La Cour Constitutionnelle continue à rendre des arrêts dans le cadre des contentieux des élections législatives nationales en République Démocratique du Congo. Les derniers arrêts ont été rendus dans la soirée de lundi 10 juin 2019.
A travers ces arrêts, la Cour Constitutionnelle a invalidé 33 députés nationaux parmi lesquels 23 de la coalition Lamuka. Ces arrêts ont suscité mille et une réactions non seulement dans la classe politique, le monde intellectuel ainsi que dans les bases respectives des députés invalidés.
Pour le constitutionnaliste et professeur de Droit à l’Université de Kinshasa André Mbata, ces arrêts sont contraires à la loi et à la Constitution car ils ont été rendus plus de deux mois après l’expiration du délai endéans duquel ils devraient être rendus.
Dans un entretien avec Radio Maendeleo, jeudi 13 juin 2019, il estime que, sur base de cela, ces arrêts ne devraient pas être exécutés.
« dans ce dossier des arrêts de la Cour Constitutionnelle je suis déjà intervenu plus d’une fois. Déjà au mois de Mai je m’étais prononcé en disant que la Cour Constitutionnelle, comme le veut la Constitution, devait rendre ses arrêts en matière des contentieux des élections législatives dans deux mois. Le constituant fixe le délai de deux mois et au cours duquel la Cour doit épuiser les contentieux en matière des contentieux des élections législatives. Et si les calculs sont bons, la Cour devrait avoir clôturé ce travail. S’il faut faire une lecture attentive de la Constitution, personnellement je serais contre l’application de tels arrêts parce qu’ils sont rendus en dehors du délai légal. L’article premier de la Constitution dit que la République Démocratique du Congo, notre pays, est un Etat de Droit. Un Etat de droit est un Etat dans lequel tout le monde est soumis à la loi. La Cour Constitutionnelle elle-même n’est pas au-dessus de la loi. La Cour Constitutionnelle doit se conformer à la loi. Nous sommes donc dans une situation malheureuse et scandaleuse. Et si vous demandez un avis personnel, je vous dirai que ces arrêts violent la loi, ces arrêts violent la Constitution et ces arrêts ne devraient pas être appliqués par qu’ils ont été prononcés hors des délais prévus par la loi elle-même », argumente Mbata avant de poursuivre en disant que la Cour Constitutionnelle ne donne aucun exemple aux autres juridictions «… imaginez-vous, par exemple, qu’il n’y a plus de délai et que le Tribunal de Grande Instance de Bukavu prenne une affaire en délibéré et prononcer un jugement dans cinq mois, c’est inacceptable. Je pense que le Président de la République qui a fait de l’Etat de droit son cheval de bataille doit bien regarder cet état de chose. La Cour Constitutionnelle doit être la première à prêcher par l’exemple…».

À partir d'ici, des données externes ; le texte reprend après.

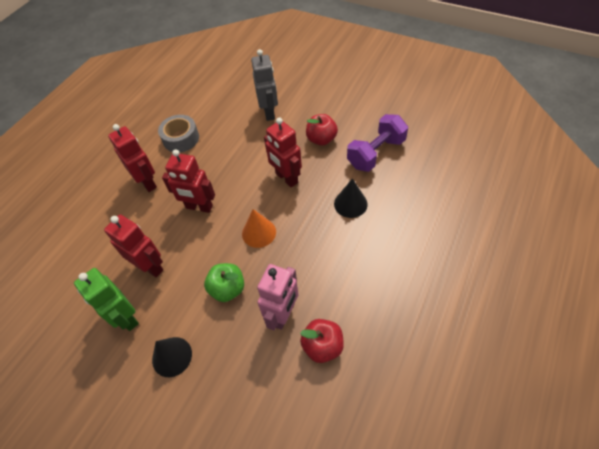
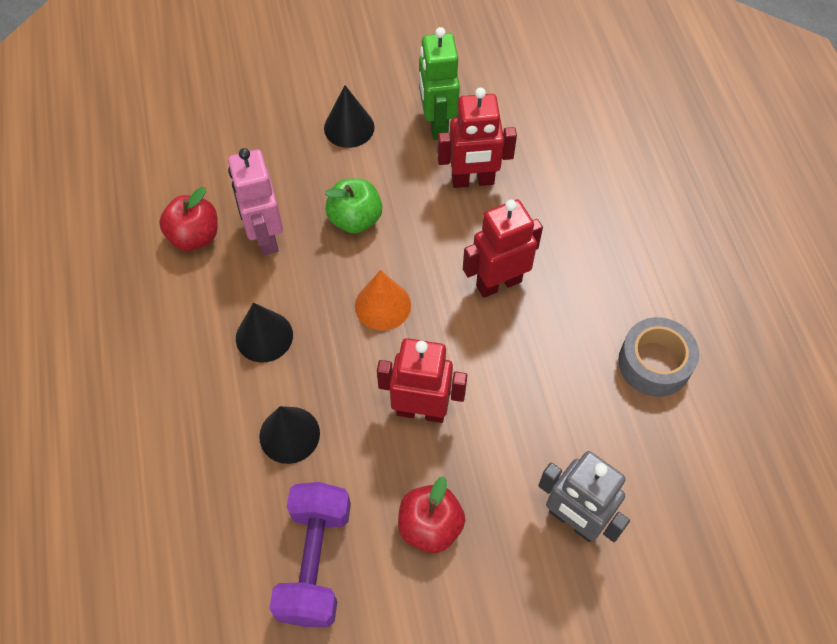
camera: 135 degrees right, 5 degrees up
green robot [74,268,139,331] -> green robot turned 105 degrees counterclockwise [419,27,460,140]
red robot [108,124,157,192] -> none
none -> black cone [236,303,293,363]

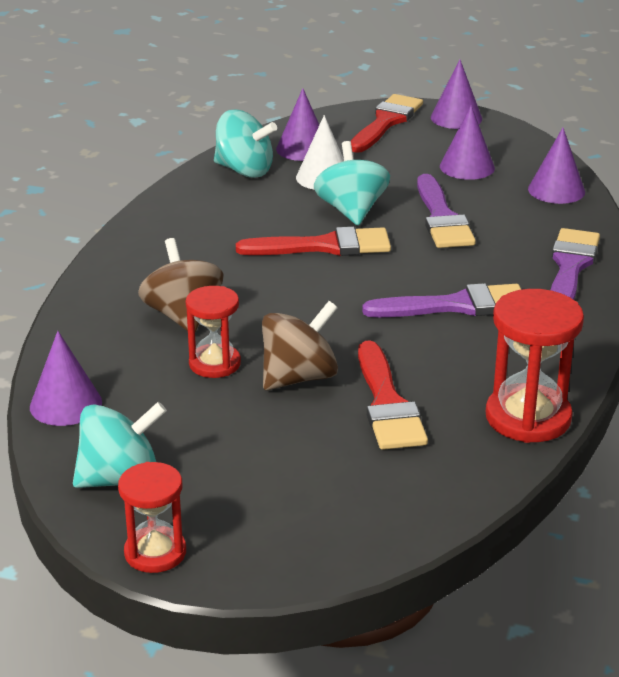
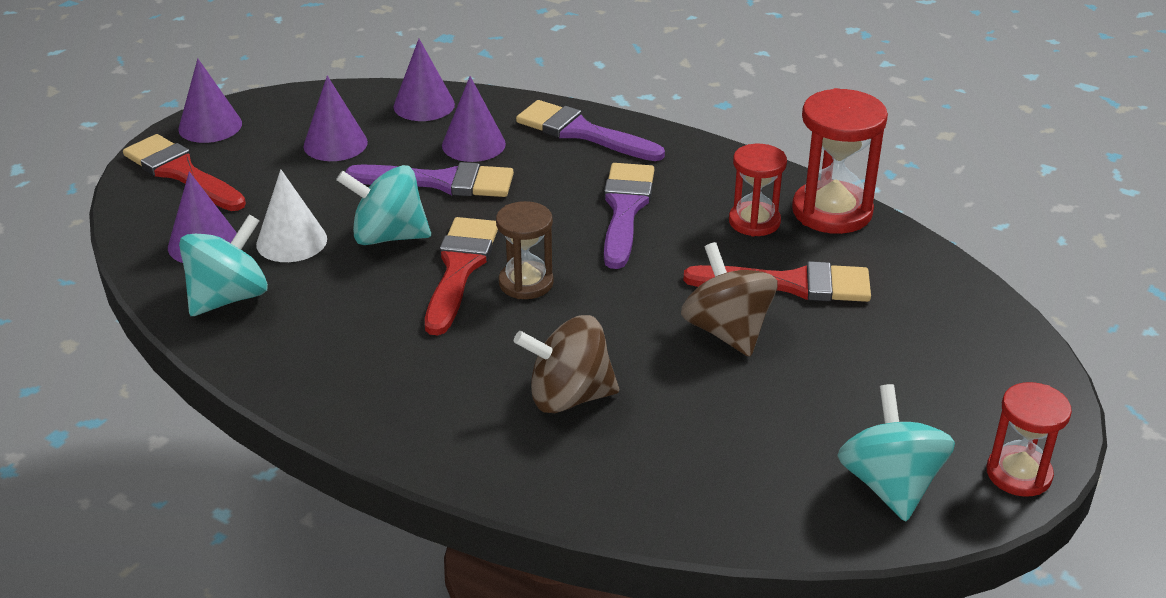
camera: 75 degrees left, 5 degrees up
purple cone [30,331,102,426] -> purple cone moved to [442,76,506,162]
red hourglass [186,286,241,378] -> red hourglass moved to [729,144,787,236]
none -> brown hourglass [496,201,554,299]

Le Professeur André Mbata appelle par ailleurs les congolais à ne pas baisser les bras mais de se lever et continuer à combattre pour l’avènement d’un véritable Etat de droit démocratique en République Démocratique du Congo.
« je ne suis pas pessimiste. L’avenir du pays est ce que nous allons décider qu’il soit. C’est-à-dire que nous qui jurons tous les jours que nous allons bâtir un pays plus beau qu’avant et ça doit être le cas. Je suis donc optimiste, nous devons bâtir un pays plus beau qu’avant. Mais pour y arriver nous devons combattre les antivaleurs comme la corruption, le clientélisme, le régionalisme, le tribalisme et bien d’autres. Et pour moi en tant que juriste, je vous dirais : il nous faut un Etat de droit démocratique. Les chrétiens vous diront, la Justice élève une Nation. Sans la justice, nous ne pouvons pas bâtir un pays plus beau qu’avant mais nous allons y arriver progressivement. Nous nous sommes battus pendant plusieurs années pour qu’il n’y ait pas révision des articles intangibles de la Constitution qui pourrait donner un troisième mandat à un Président de la République. Nous y sommes arrivé mais le combat n’est pas terminé. La lutte continu et la lutte doit continuer. Nous avons fait un pas, nous ne pouvons pas dormir sur nos lauriers… », précise André Mbata.
Il se dit surpris de voir que ce sont plutôt les députés de l’opposition qui soient plus visés à travers ces arrêts de la Cour Constitutionnelle mais aussi d’apprendre que certains de ceux qui ont été validés n’ont eu qu’une centaine de voix.